Under RAD Component II, Congress allows private properties assisted through the Moderate Rehabilitation (Mod Rehab) program, Rent Supplement (Rent Supp) program, and Rental Assistance Program (RAP) to convert an unlimited number of Tenant Protection Vouchers to Project-Based Vouchers (PBVs), and, as of FY15, Project-Based Rental Assistance (PBRA).
The U.S. Housing Act of 1937 states that prevailing wage rates determined under the Davis-Bacon Act apply to the development of Section 8 projects that have nine or more assisted units when the public housing agency (PHA) or HUD and the builder or sponsor enter into an agreement for Section 8 use before construction or rehabilitation begins.

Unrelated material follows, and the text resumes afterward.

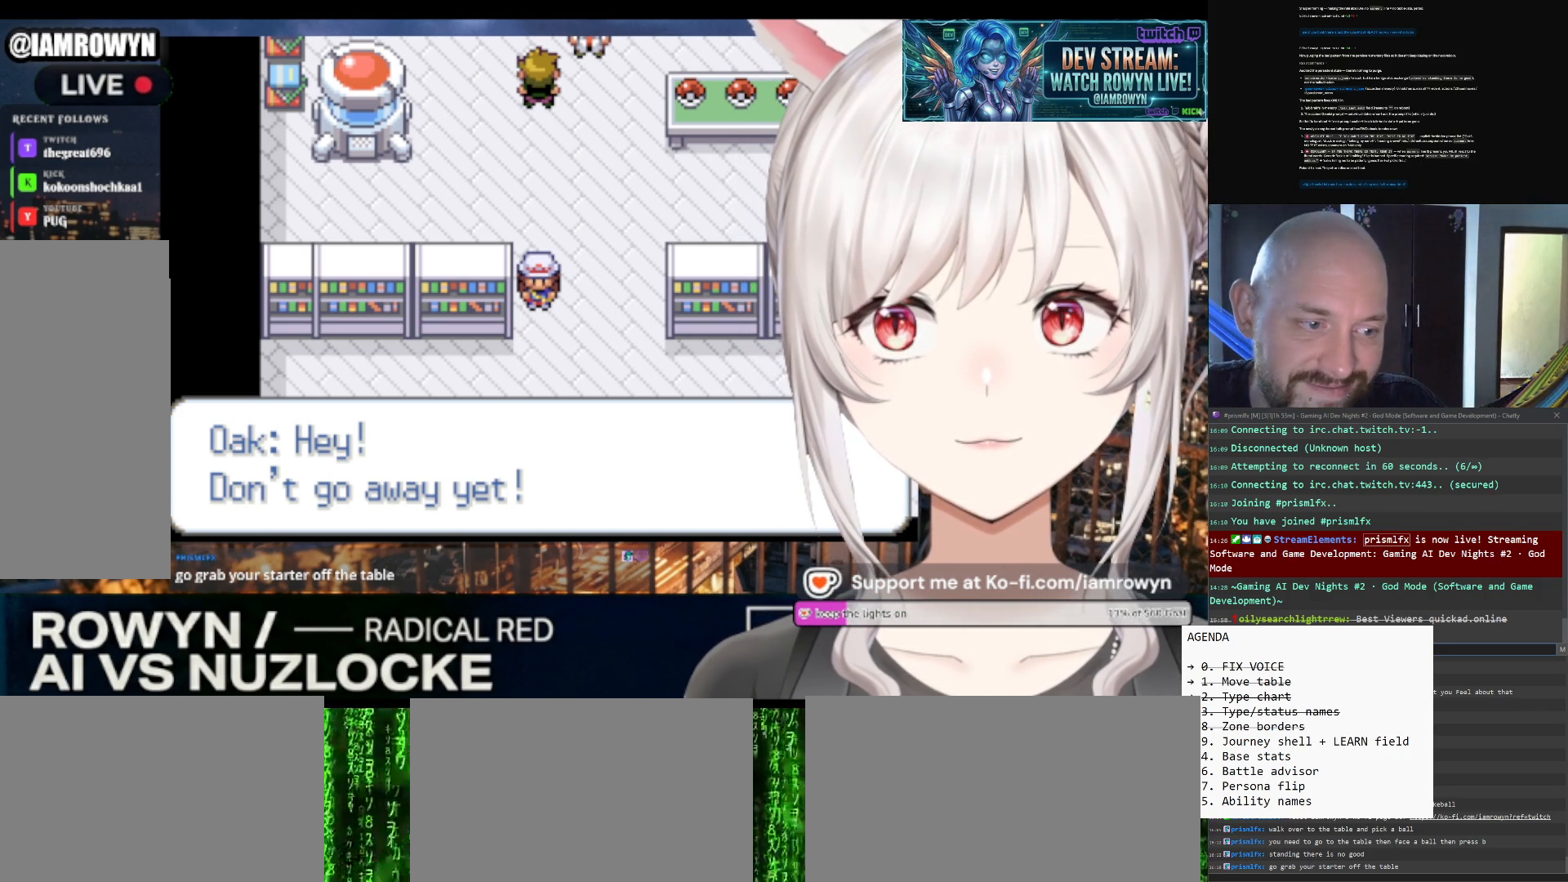
{"buttons": ["DPAD_UP"], "events": []}
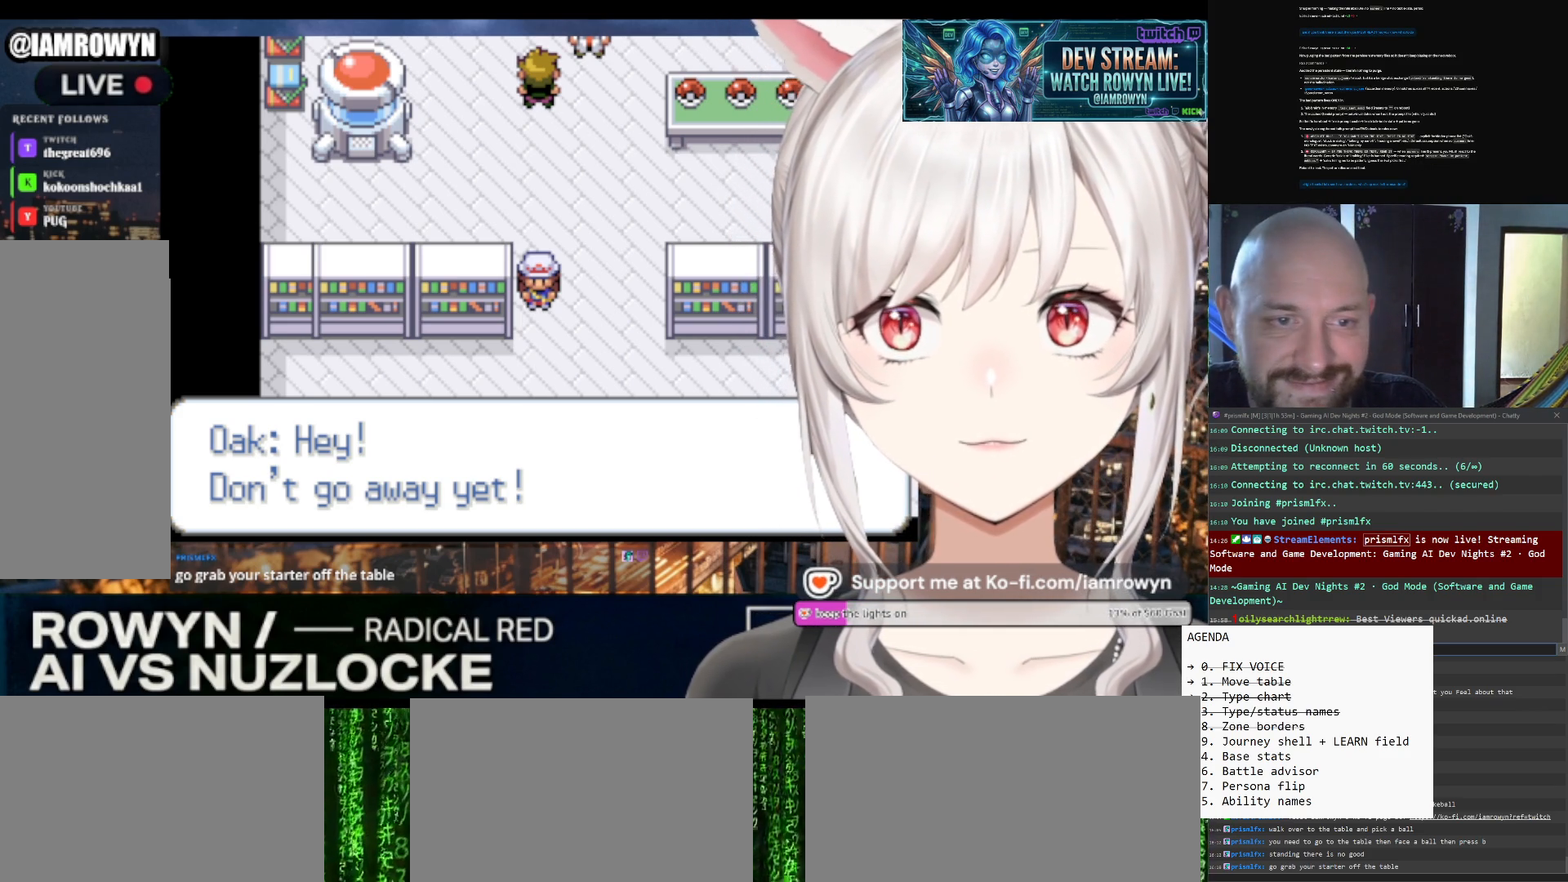
{"buttons": ["DPAD_UP"], "events": []}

On June 25, 2014, HUD issued a final rule implementing changes to the PBV program, mostly as a result of amendments made by the Housing and Economic Recovery Act of 2008 (see Memo, 6/27/15). One of the changes made by the final rule sought to clarify that Davis-Bacon may apply to “existing” housing (as defined in PBV regulations) not subject to an Agreement to Enter into Housing Assistance Payment (HAP) Contract if the work to be carried out before or after execution of a HAP Contract constitutes “development.”
Notice PIH 2012-32 REV-1, issued on July 2, 2013, refined the operating rules for RAD. It did not directly address the applicability of Davis-Bacon to RAD Component II, but HUD writes in the December 23, 2014 Notice that language elsewhere in PIH 2012-32 REV-1 may have led to uncertainty regarding the applicability of Davis-Bacon for Component II projects that met the PBV definition of “existing” housing.
The Notice explains that many Component II project budgets were established on the assumption that Davis-Bacon wages would not be required. In addition, a number of Component II projects’ eligibility for Low Income Housing Tax Credits (LIHTCs) were to expire on December 31, 2014. Therefore, HUD concluded that it would not be practical to compel private parties to enter into new contracts or to amend contracts or proposals based on a new cost structure to meet Davis-Bacon wage requirements.
Consequently, HUD will not enforce Davis-Bacon for a Component II project that qualifies as “existing” housing under the PBV rule if the application for RAD conversion was submitted to and approved by HUD before June 25, 2014, or the application involved receipt of LIHTC due to expire before December 31, 2014, and was submitted to and approved by HUD before December 31, 2014.